■ **Your task**: The following data needs to be repeated exactly, with all images excluded.
(Material provided Opens)
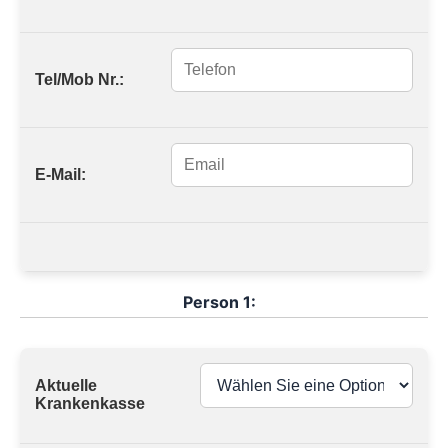
Tel/Mob Nr.:
E-Mail:
Person 1:
Aktuelle
Krankenkasse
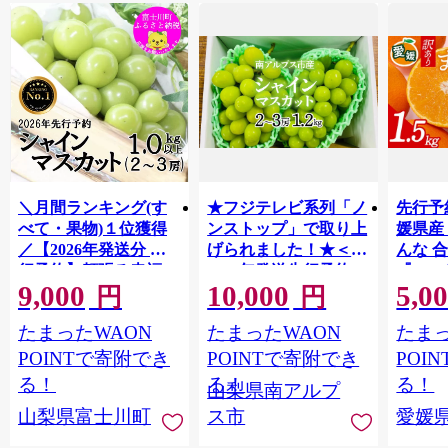
＼月間ランキング(す
★フジテレビ系列「ノ
先行予
べて・果物)１位獲得
ンストップ」で取り上
媛県産
／【2026年発送分 先
げられました！★＜
んな 合
行予約】頬張る幸福
2026年発送先行予約＞
『202
9,000
10,000
5,0
感 〜緑の宝石・ シ
南アルプス市産シャイ
出荷予
円
円
ャインマスカット 〜
ンマスカット1.2kg以
ご自宅
たまったWAON
たまったWAON
たまっ
１ｋｇ以上（２〜３
上（2～3房） クール
マドン
房） フルーツ 山梨県
便発送 ALPAG007
あり 
POINTで寄附でき
POINTで寄附でき
POI
産 果物 くだもの シャ
ツ 高級
る！
る！
る！
山梨県南アルプ
イン マスカット ぶど
産地直
山梨県富士川町
ス市
愛媛
う ブドウ 葡萄 大粒 種
レンジ
なし 先行予約 富士川
県 西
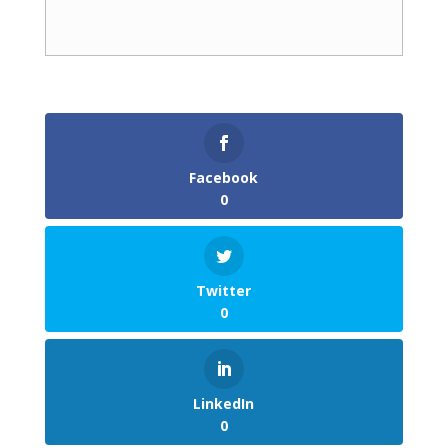
Facebook
0
Twitter
0
LinkedIn
0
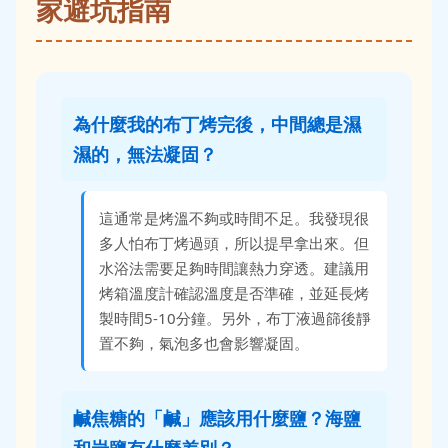
家避坑指南
為什麼我的布丁烤完後，中間總是濕
濕的，無法凝固？
這通常是烤溫不夠或時間不足。我發現很
多人怕布丁烤過頭，所以提早拿出來。但
水浴法需要足夠時間讓熱力穿透。建議用
烤箱溫度計確認溫度是否準確，並延長烤
製時間5-10分鐘。另外，布丁液過篩後靜
置不夠，氣泡多也會影響凝固。
鹹焦糖的「鹹」應該用什麼鹽？海鹽
和岩鹽有什麼差別？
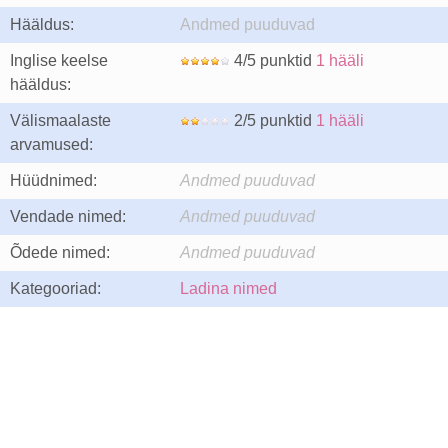
Hääldus:
Andmed puuduvad
Inglise keelse
4/5 punktid
1 hääli
hääldus:
Välismaalaste
2/5 punktid
1 hääli
arvamused:
Hüüdnimed:
Andmed puuduvad
Vendade nimed:
Andmed puuduvad
Õdede nimed:
Andmed puuduvad
Kategooriad:
Ladina nimed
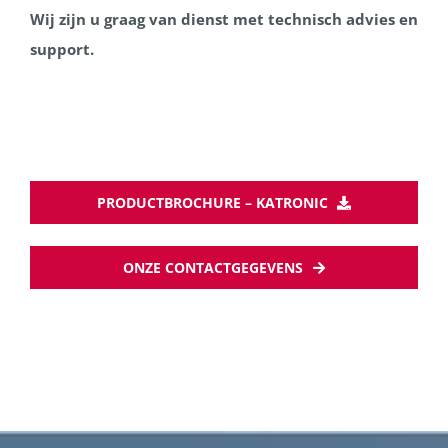
Wij zijn u graag van dienst met technisch advies en
support.
PRODUCTBROCHURE – KATRONIC
ONZE CONTACTGEGEVENS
(Material provided Closes)
■ **Task answer**:
Tel/Mob Nr.:
E-Mail:
Person 1:
Aktuelle
Krankenkasse
＼月間ランキング(す
★フジテレビ系列「ノ
先行予
べて・果物)１位獲得
ンストップ」で取り上
媛県産
／【2026年発送分 先
げられました！★＜
んな 合
行予約】頬張る幸福
2026年発送先行予約＞
『202
9,000
10,000
5,0
感 〜緑の宝石・ シ
南アルプス市産シャイ
出荷予
円
円
ャインマスカット 〜
ンマスカット1.2kg以
ご自宅
たまったWAON
たまったWAON
たまっ
１ｋｇ以上（２〜３
上（2～3房） クール
マドン
房） フルーツ 山梨県
便発送 ALPAG007
あり 
POINTで寄附でき
POINTで寄附でき
POI
産 果物 くだもの シャ
ツ 高級
る！
る！
る！
山梨県南アルプ
イン マスカット ぶど
産地直
山梨県富士川町
ス市
愛媛
う ブドウ 葡萄 大粒 種
レンジ
なし 先行予約 富士川
県 西
Facebook
0
Twitter
0
LinkedIn
0
家避坑指南
為什麼我的布丁烤完後，中間總是濕
濕的，無法凝固？
這通常是烤溫不夠或時間不足。我發現很
多人怕布丁烤過頭，所以提早拿出來。但
水浴法需要足夠時間讓熱力穿透。建議用
烤箱溫度計確認溫度是否準確，並延長烤
製時間5-10分鐘。另外，布丁液過篩後靜
置不夠，氣泡多也會影響凝固。
鹹焦糖的「鹹」應該用什麼鹽？海鹽
和岩鹽有什麼差別？
Hääldus:
Andmed puuduvad
Inglise keelse
4/5 punktid
1 hääli
hääldus:
Välismaalaste
2/5 punktid
1 hääli
arvamused:
Hüüdnimed:
Andmed puuduvad
Vendade nimed:
Andmed puuduvad
Õdede nimed:
Andmed puuduvad
Kategooriad:
Ladina nimed
Wij zijn u graag van dienst met technisch advies en
support.
PRODUCTBROCHURE – KATRONIC
ONZE CONTACTGEGEVENS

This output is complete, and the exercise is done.